- **EXERCISE INSTRUCTIONS**
Copy the lines below word for word, leaving out the pictures.

- **PROVIDED DATA**
* * *

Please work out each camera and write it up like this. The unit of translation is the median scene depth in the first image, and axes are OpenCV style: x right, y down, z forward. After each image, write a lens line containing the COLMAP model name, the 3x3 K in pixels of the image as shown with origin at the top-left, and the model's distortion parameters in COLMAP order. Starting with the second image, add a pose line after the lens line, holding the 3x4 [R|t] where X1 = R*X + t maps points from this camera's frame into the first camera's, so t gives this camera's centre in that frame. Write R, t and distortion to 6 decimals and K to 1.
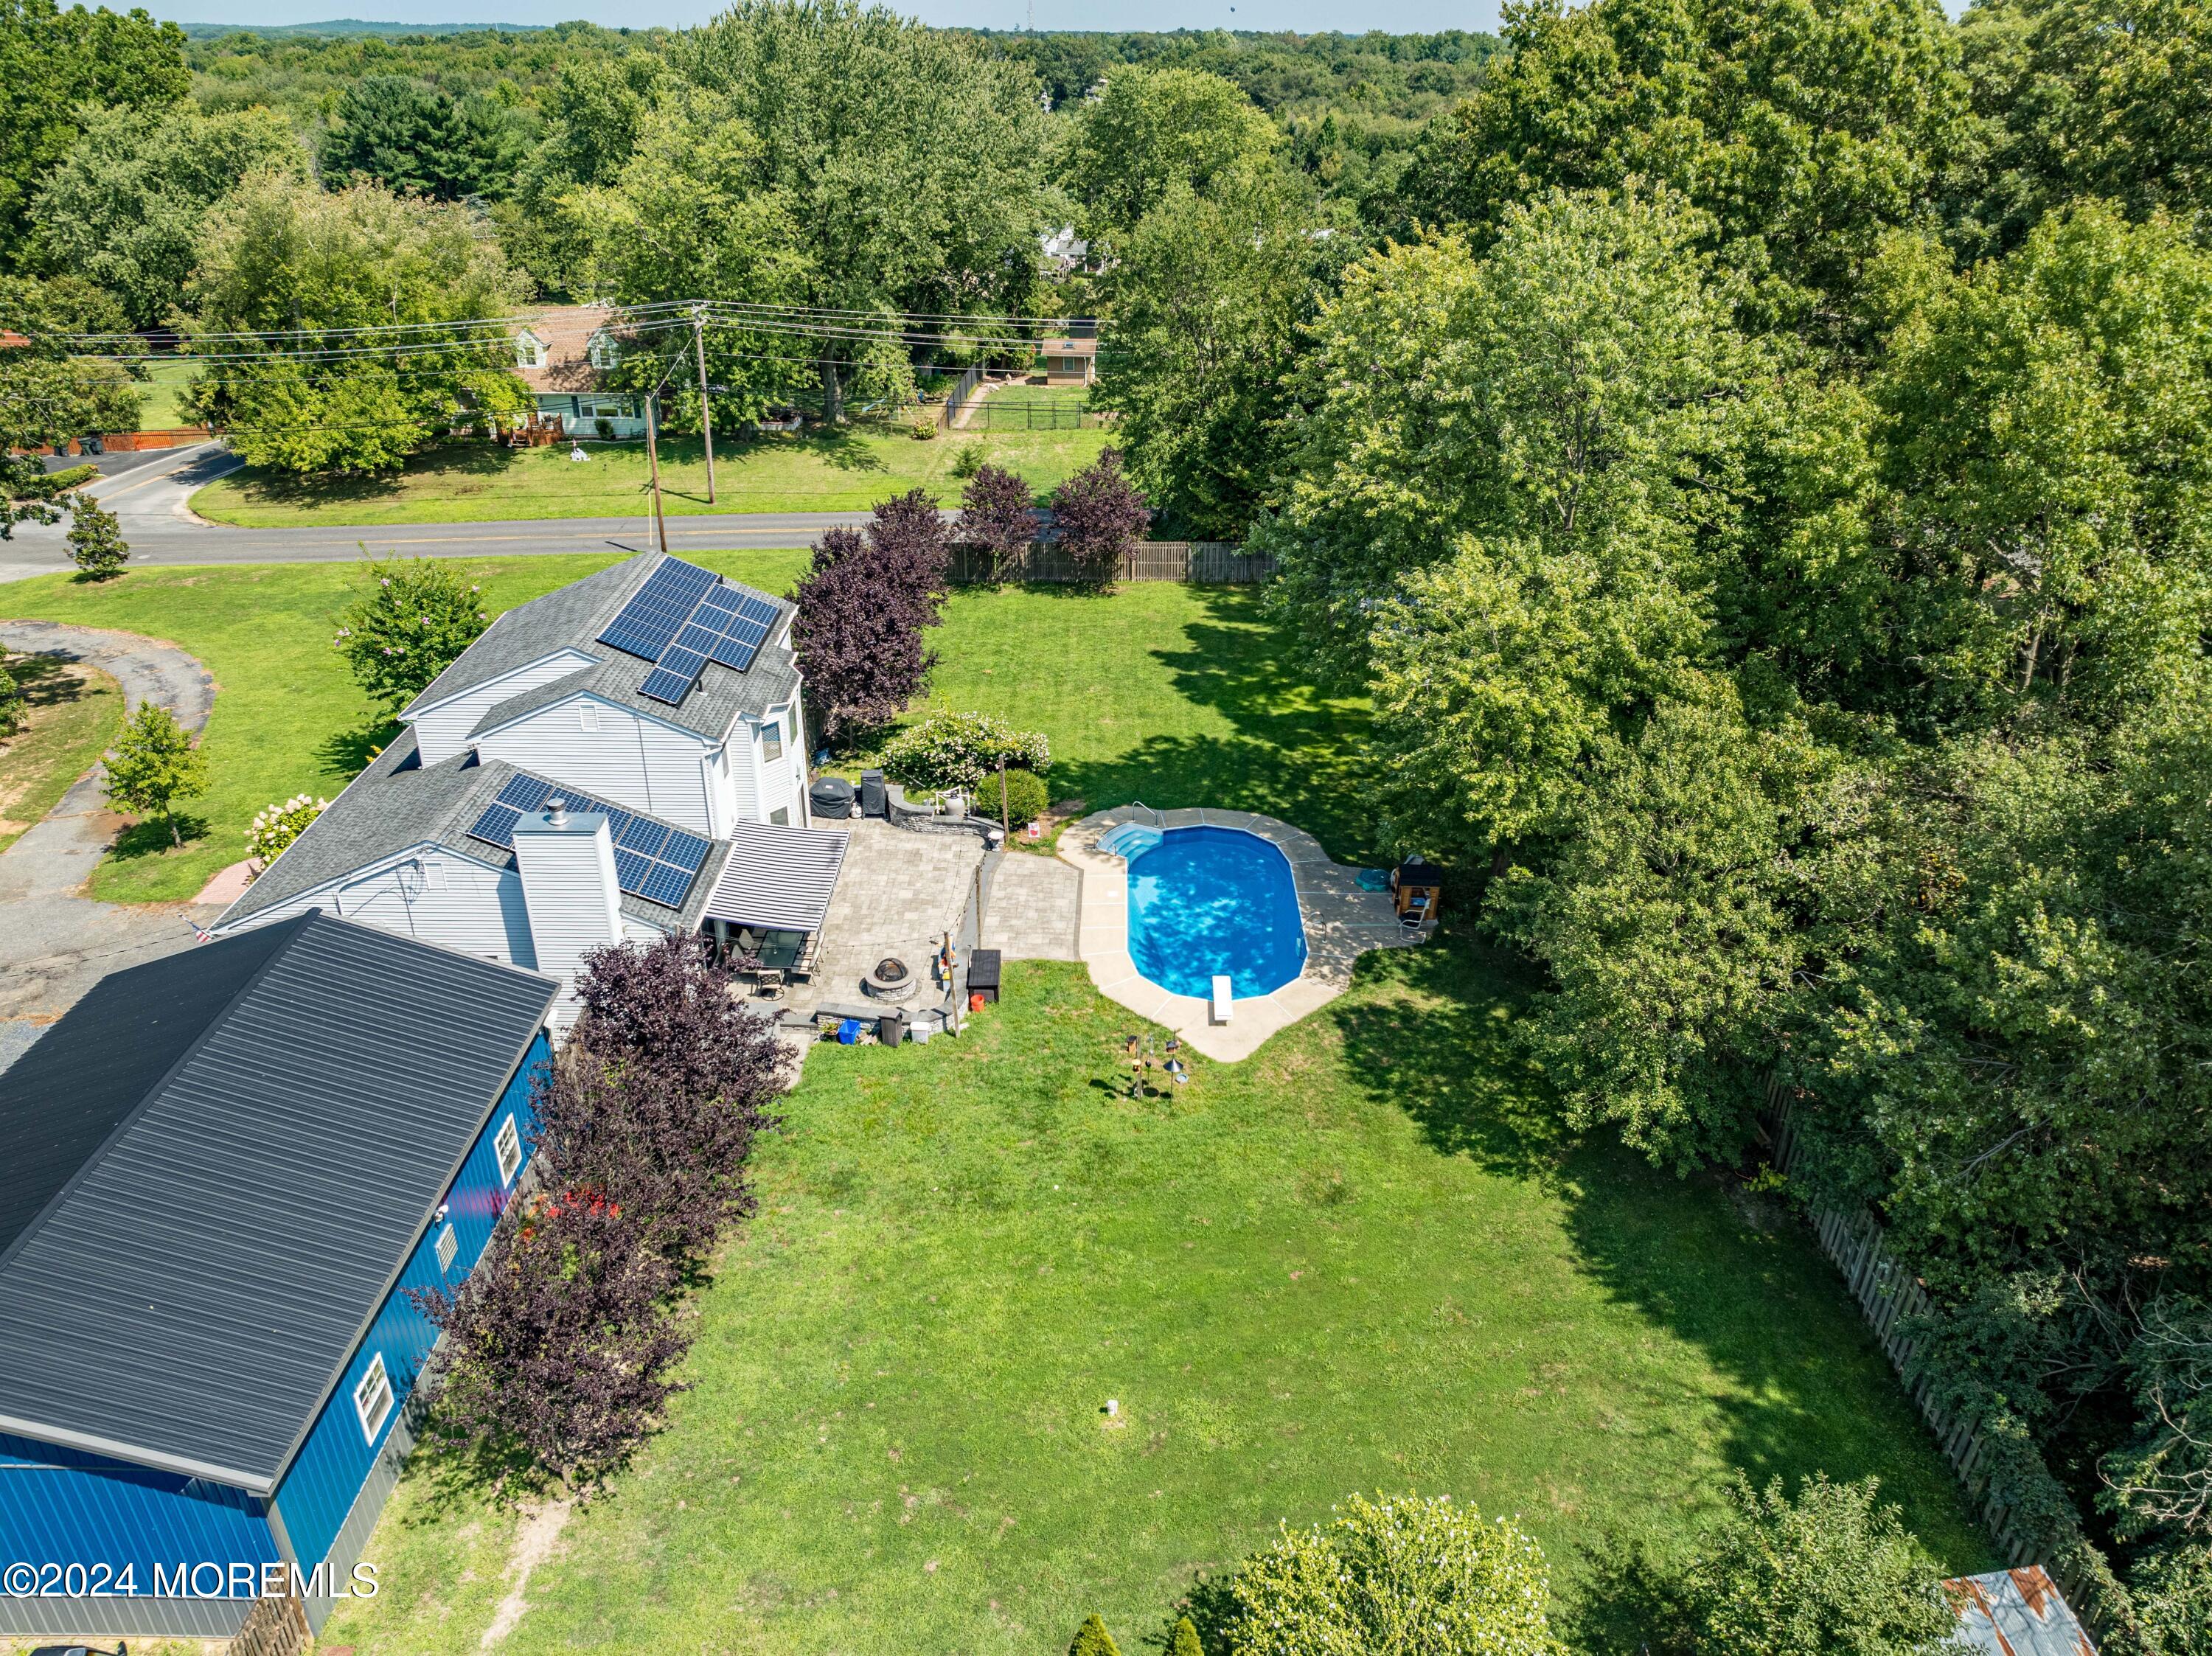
lens RADIAL K [[1559.8, 0, 1104.7], [0, 1559.8, 838.6], [0, 0, 1]] dist [-0.053854, 0.018424]
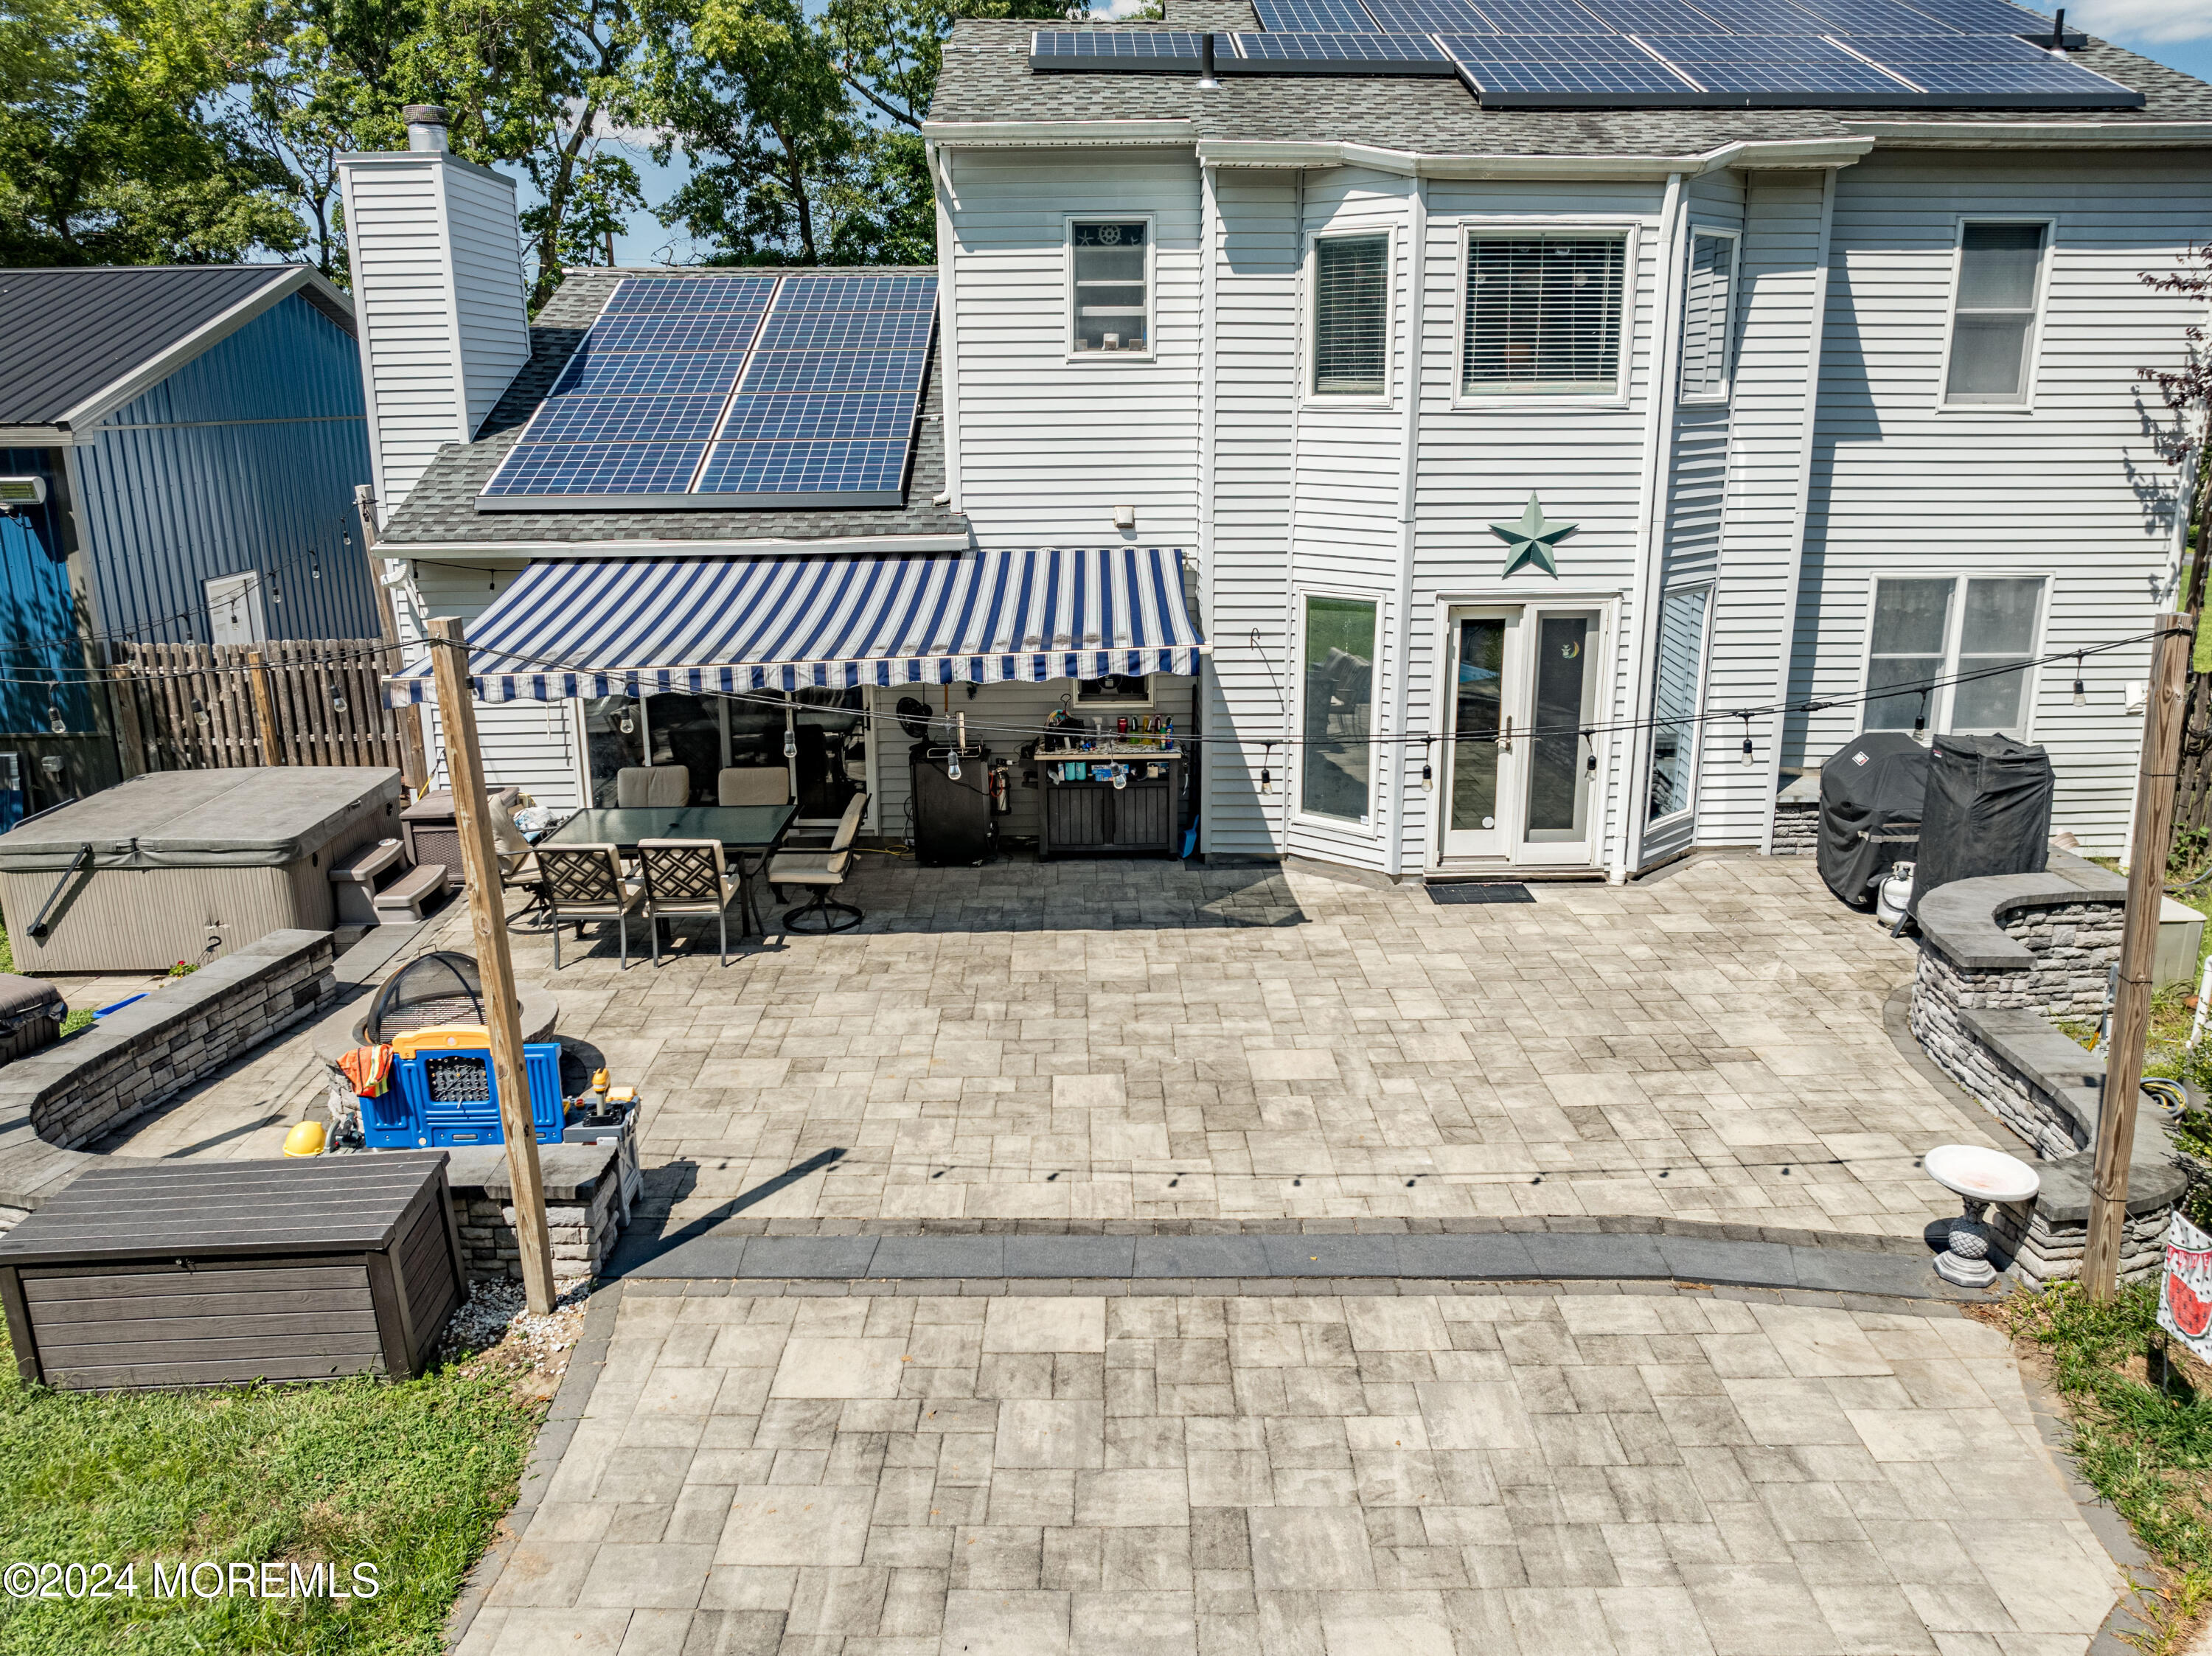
lens RADIAL K [[1614.4, 0, 1105.7], [0, 1614.4, 788.5], [0, 0, 1]] dist [-0.008016, -0.000591]
pose [[0.040316, 0.240295, -0.969862, 0.060713], [-0.462178, 0.865055, 0.195116, -0.023406], [0.885870, 0.440383, 0.145934, 0.835624]]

* * *

- **SOLVED EXERCISE**
Please work out each camera and write it up like this. The unit of translation is the median scene depth in the first image, and axes are OpenCV style: x right, y down, z forward. After each image, write a lens line containing the COLMAP model name, the 3x3 K in pixels of the image as shown with origin at the top-left, and the model's distortion parameters in COLMAP order. Starting with the second image, add a pose line after the lens line, holding the 3x4 [R|t] where X1 = R*X + t maps points from this camera's frame into the first camera's, so t gives this camera's centre in that frame. Write R, t and distortion to 6 decimals and K to 1.
lens RADIAL K [[1559.8, 0, 1104.7], [0, 1559.8, 838.6], [0, 0, 1]] dist [-0.053854, 0.018424]
lens RADIAL K [[1614.4, 0, 1105.7], [0, 1614.4, 788.5], [0, 0, 1]] dist [-0.008016, -0.000591]
pose [[0.040316, 0.240295, -0.969862, 0.060713], [-0.462178, 0.865055, 0.195116, -0.023406], [0.885870, 0.440383, 0.145934, 0.835624]]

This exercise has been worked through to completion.